The Society is based in Las Vegas, Nevada, along with the affiliated American Gem Society Laboratories (AGSL) (founded in 1996) and the American Gem Society Advanced Instruments Division (founded in 2004).

The Society trains and certifies jewelers, gemologists, and jewelry appraisers. Diamond grading is a specialty of the American Gem Society Laboratories and the Society has developed its own cut, color, and clarity standards.

==History==
The AGS was created by Robert M. Shipley. During the 1920s, Shipley was operating quite successfully as a jeweler. However, despite his years in the industry, his lack of expertise regarding gems and jewelry was revealed to him by a pair of his best customers.

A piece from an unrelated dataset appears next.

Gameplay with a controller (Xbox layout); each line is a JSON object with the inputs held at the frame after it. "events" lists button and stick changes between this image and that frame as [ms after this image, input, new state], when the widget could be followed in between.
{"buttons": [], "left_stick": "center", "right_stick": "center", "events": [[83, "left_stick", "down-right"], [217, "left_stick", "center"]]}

Humbled by this revelation, Shipley realized that this was a big problem among American jewelers, one which likely accounted for much of the public's distrust for the profession at the time.
Shipley lost his jewelry stores in a divorce and went to Europe, where he completed the Great Britain National Association of Goldsmiths gemological correspondence course. He brought his newfound expertise back to Los Angeles, where he founded his own preliminary course in gemology on September 16, 1930. For the next few years, he worked to promote the need for gemological education and train a new breed of "certified" jewelers. These jewelers would form the foundation of the Gemological Institute of America (GIA), and later the AGS.

In its history, the AGS has achieved significant accomplishments within the field of gemology and jewelry.

Among these are the following:
- Invented the industry's first scientifically reviewed, objective, and repeatable Cut Grade method.
- Created the Ideal Cut Grade for Round Brilliant shaped diamonds, often known as the AGS Ideal or the Triple Zero Cut.
- Offered the industry's first diamond grading reports with a Cut Grade for Princess, Emerald, Oval, and other fancy diamond shapes.

==Laboratory services==
A big part of the AGS operation comes in the form of AGS Laboratories, which offers laboratory services to members of the jewelry industry. Primary among these are their diamond grading services. Jewelers are able to have their diamonds scientifically evaluated according to the Four Cs: Color, Clarity, Cut, and Carat Weight. They are then given a diamond grading report, which can be provided to a consumer in order to verify the quality of the diamond they are purchasing.

Additionally, AGS Laboratories offers laser inscription services. Through the use of a microlaser beam, the laboratory can inscribe a diamond with a serial number, a company logo, or other text on the stone. This service does not affect the quality of the diamond, and is generally performed on the girdle where it can only be viewed with a magnification device.